On February 6, Senator Williams re-introduced his traditional amendment and was defeated again (by 61 to 33). As Senator Javits was to remark, "This is the sacred cow of sacred cows."
70. Chairman of the Board of Directors of Humble Oil and Refining Co. (1961-63), Director of the First National City Bank of Houston, member of the National Petroleum Council and the American Petroleum Institute.
71. In January 1968, Senators Robert F. Kennedy (New York) and Edward M. Kennedy (Massachusetts) joined with several other Congressmen in urging that import limits be eased for home-heating oil. They were concerned about a threatened shortage and high prices.
72. John Ise, a professor of economics at the University of Kansas and author of The United States Oil Policy, recommended in 1929 the nationalization of all natural resources, including oil. "Private property has undoubtedly brought about more unfortunate consequences in the case of oil and natural gas than in any other domain. It has resulted in overproduction, instability, incessant price fluctuations, a waste of natural resources, capital, and labor, speculation, fraud, foolish extravagances and flagrant social injustice, and, finally, in the establishment of a monopoly," he wrote.
73. Since the Clayton Antitrust Act of 1914 (which outlawed Drice discrimination and exclusive contracts between wholesaler and retailer) and the National Recovery Act of 1933 (which eliminated unfair trade practices and destructive price cutting and established fair codes of competition), the Justice Department had tried unsuccessfully on several occasions to break down the oil monopoly by halting mergers and opposing exclusive contracts, price, fixing, and production restrictions.
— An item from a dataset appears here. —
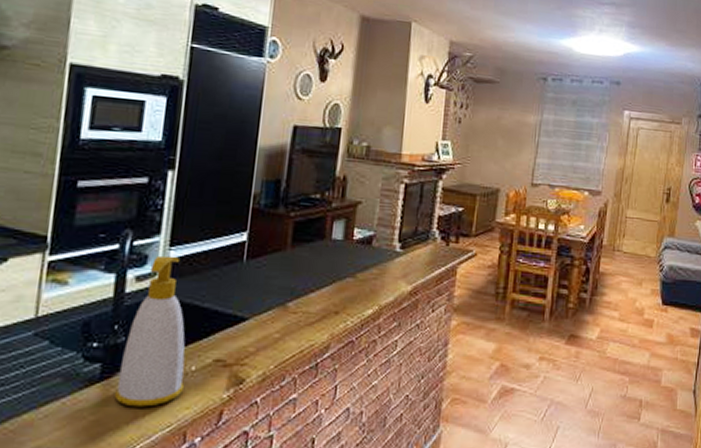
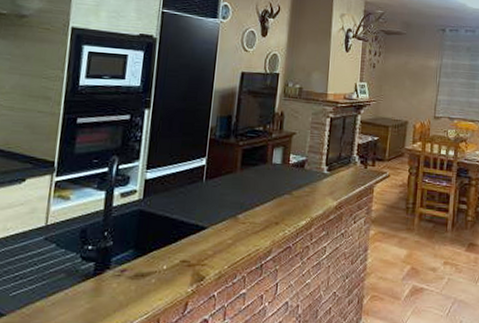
soap bottle: present [114,255,185,407] -> none [104,176,159,298]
Congress, and on occasion the Supreme Court, had defeated all its attempts.
74. Previously, while the profits earned abroad by American firms were subject to American taxation, the profits of subsidiary companies which were subject to local taxation (except in the tax havens) were only taxed in the United States when their dividends were distributed to the head companies in the United States. The Kennedy Act abolished this regime for the subsidiaries registered in tax haven countries, which were henceforth subject to American taxation whether or not their dividends were distributed to the head companies in the United States.